Description
We're looking for a Staff Infrastructure Software Engineer (Kubernetes) to join our engineering team. As a member of the infrastructure team, you will be responsible for designing, building, and advancing our core infrastructure that allows the engineering team to execute quickly, productively, and securely.
You will partner with engineers to build dev tools that empower developer workflows and deployment infrastructure. You will ensure the reliability of multi-cloud Kubernetes clusters and pipelines. You will also implement metrics, logging, analytics, and alerting for performance and security across all endpoints and applications.
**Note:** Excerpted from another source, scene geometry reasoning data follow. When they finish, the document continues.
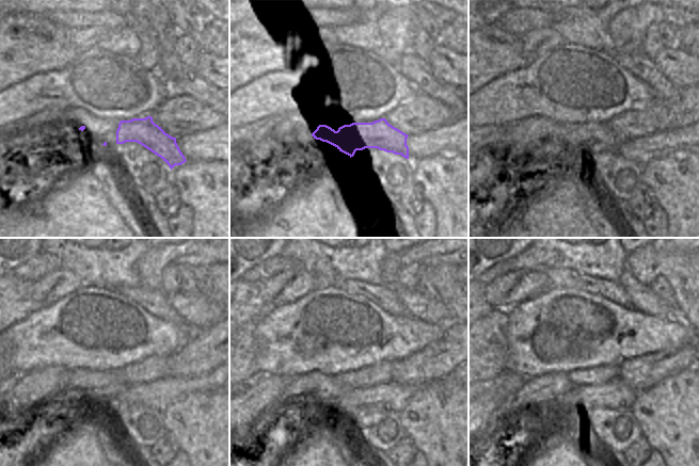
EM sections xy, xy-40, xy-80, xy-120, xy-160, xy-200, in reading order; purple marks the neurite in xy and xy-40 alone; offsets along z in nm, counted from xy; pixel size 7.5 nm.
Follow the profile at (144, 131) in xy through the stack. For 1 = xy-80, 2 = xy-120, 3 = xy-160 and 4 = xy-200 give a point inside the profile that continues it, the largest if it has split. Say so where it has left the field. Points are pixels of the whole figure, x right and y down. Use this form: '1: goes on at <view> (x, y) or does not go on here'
1: goes on at xy-80 (591, 138)
2: goes on at xy-120 (97, 386)
3: goes on at xy-160 (323, 389)
4: goes on at xy-200 (542, 390)

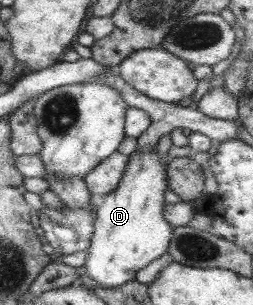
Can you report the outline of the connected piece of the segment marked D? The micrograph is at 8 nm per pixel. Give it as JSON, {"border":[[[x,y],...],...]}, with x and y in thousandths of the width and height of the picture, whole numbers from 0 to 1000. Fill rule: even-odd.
{"border":[[[613,482],[557,498],[522,498],[510,508],[506,534],[490,551],[466,613],[399,646],[372,685],[372,702],[379,705],[375,761],[364,774],[356,813],[344,820],[348,843],[332,869],[340,902],[391,925],[403,944],[466,941],[498,925],[530,921],[545,889],[664,826],[688,741],[664,731],[648,711],[648,689],[660,669],[648,656],[648,633],[668,623],[668,587],[660,577],[660,538],[644,538],[632,528],[636,521]]]}

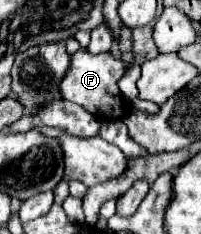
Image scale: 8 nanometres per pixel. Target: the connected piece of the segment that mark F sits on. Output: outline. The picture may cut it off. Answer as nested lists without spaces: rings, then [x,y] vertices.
[[[81,49],[71,57],[69,73],[61,81],[63,99],[81,105],[85,111],[95,115],[97,119],[123,119],[123,115],[127,113],[127,101],[123,99],[117,81],[127,73],[127,69],[131,65],[133,65],[133,61],[113,57],[111,53],[91,55],[89,51]]]

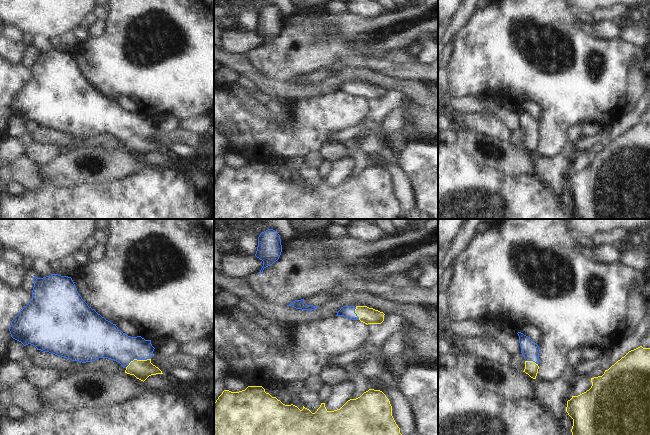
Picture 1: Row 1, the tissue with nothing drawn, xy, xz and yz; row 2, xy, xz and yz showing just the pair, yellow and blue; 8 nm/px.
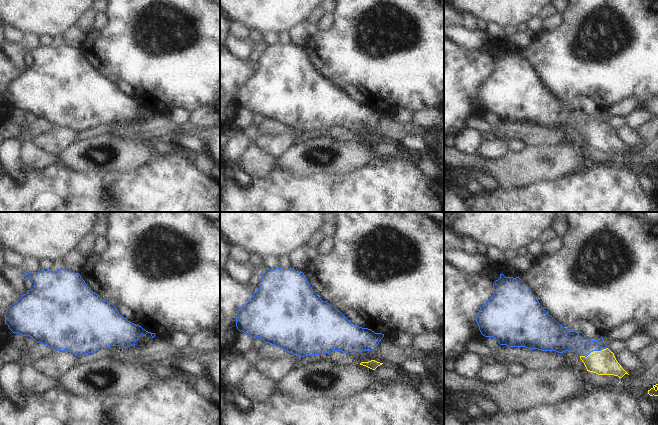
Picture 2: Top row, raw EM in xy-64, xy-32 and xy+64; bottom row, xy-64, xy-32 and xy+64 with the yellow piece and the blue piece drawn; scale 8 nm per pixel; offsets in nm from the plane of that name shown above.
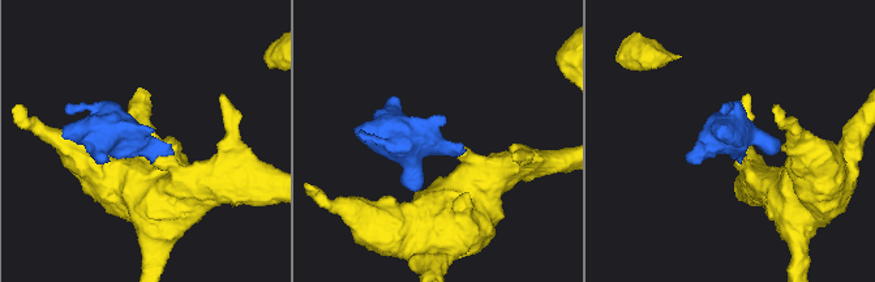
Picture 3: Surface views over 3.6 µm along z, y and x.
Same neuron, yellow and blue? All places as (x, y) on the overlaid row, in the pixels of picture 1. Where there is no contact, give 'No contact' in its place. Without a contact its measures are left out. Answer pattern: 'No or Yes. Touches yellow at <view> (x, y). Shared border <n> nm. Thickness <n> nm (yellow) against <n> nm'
Yes. Touches yellow at xy (136, 359). Shared border 220 nm. Thickness 160 nm (yellow) against 240 nm.

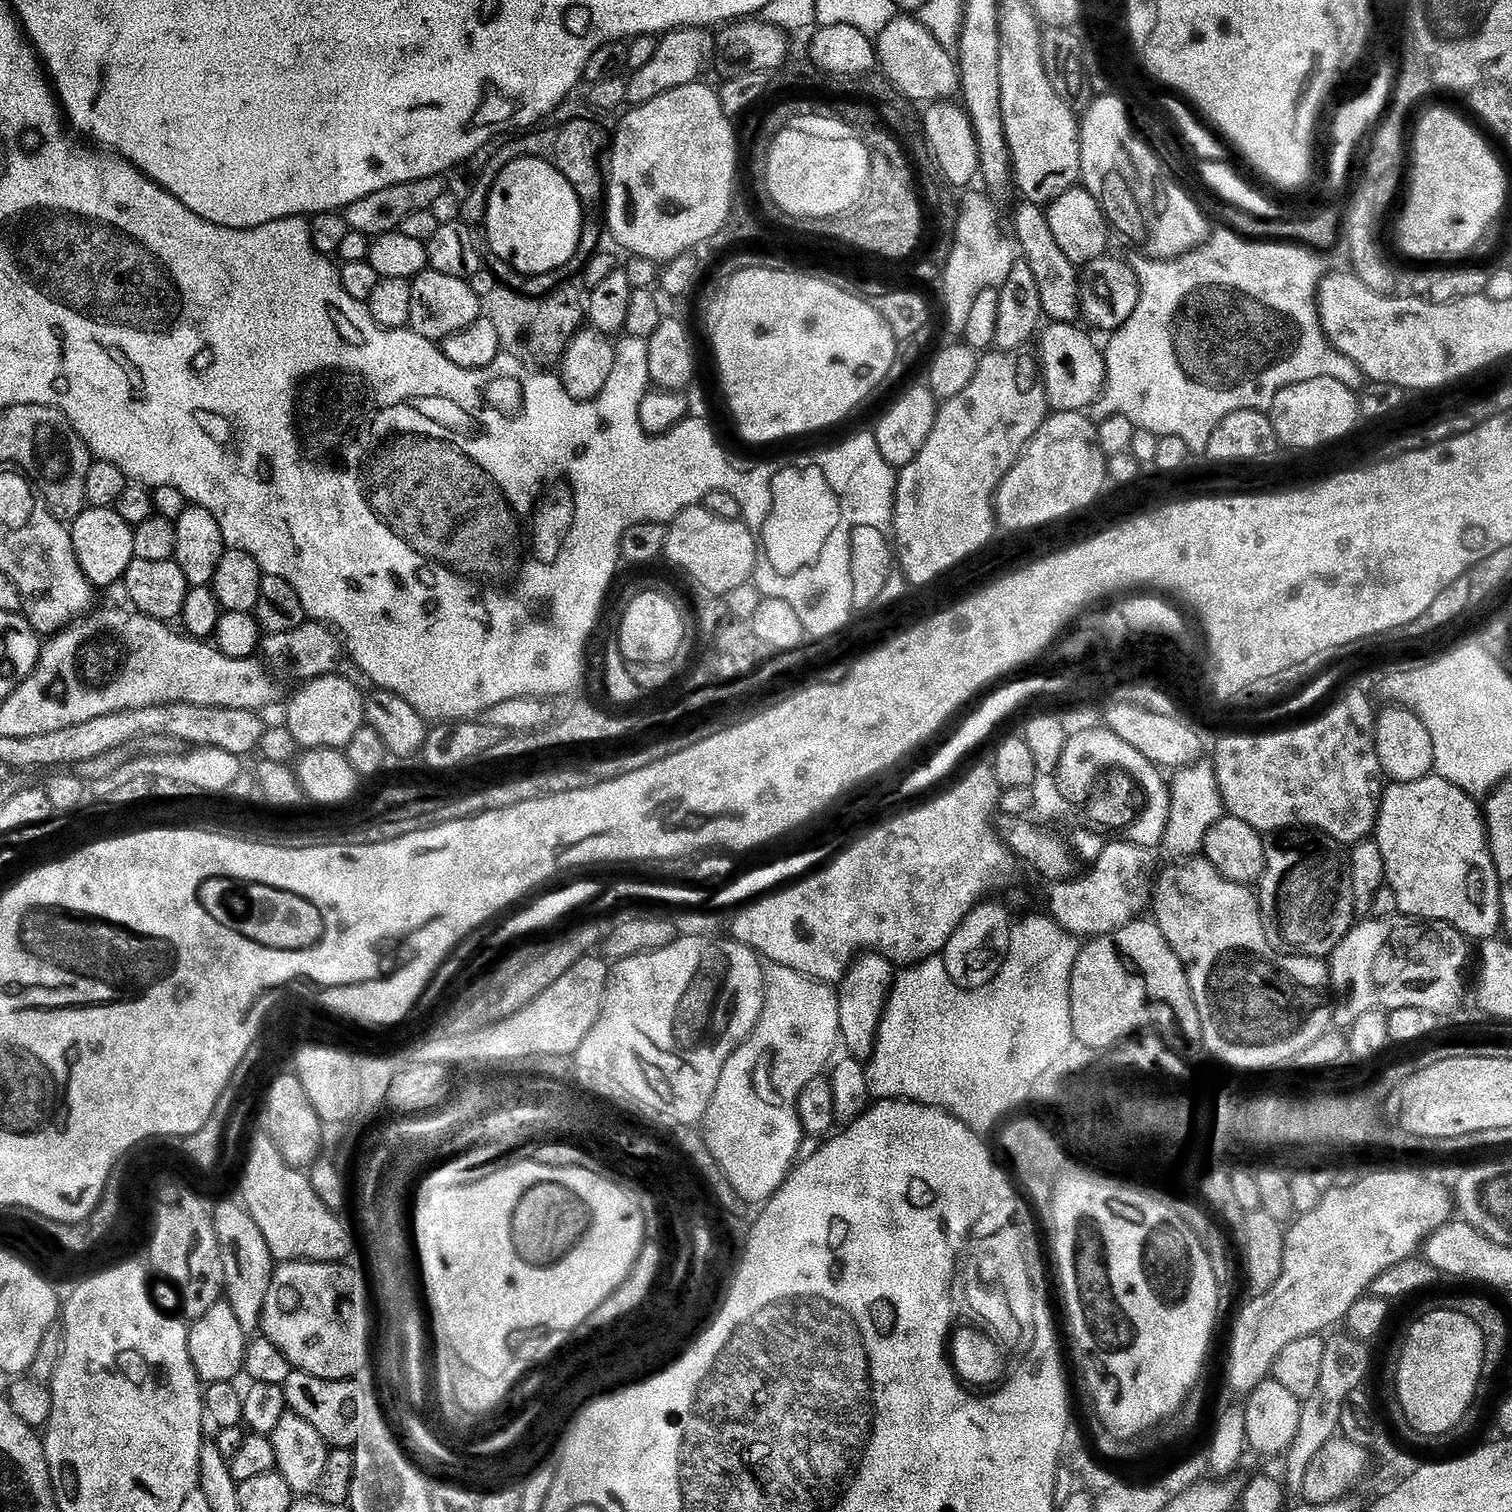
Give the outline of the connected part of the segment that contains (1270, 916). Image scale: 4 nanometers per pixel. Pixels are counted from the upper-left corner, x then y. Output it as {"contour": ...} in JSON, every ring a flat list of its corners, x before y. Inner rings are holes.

You will focus on automation so we can spend energy where it matters. You will build machine learning infrastructure that enables AI teams to train, test, and deploy on large-scale datasets.
We're looking for someone with 5+ years of experience in DevOps, Site Reliability Engineering, Production Engineering, or equivalent field. You should have deep proficiency with coding languages such as Golang or Python. You should also have deep familiarity with container-related security best practices.
Production experience working with Kubernetes, and a deep understanding of the Kubernetes ecosystem, including popular open-source tooling such as cert-manager or external-dns, is required. Experience with GPU-enabled clusters is a bonus.
Production experience with Kubernetes templating tools such as Helm or Kustomize, and production experience working with IAC tools such as Terraform or CloudFormation, is a plus.
Production experience working with AWS and services such as IAM, S3, EC2, and EKS, and production experience with other cloud providers such as Google Cloud and Azure, is a bonus.
Experience with GitOps tooling such as Flux or Argo, and experience with CI/CD such as GitHub Actions, is a plus.
Compensation for this position includes a base salary, equity, and a variety of benefits.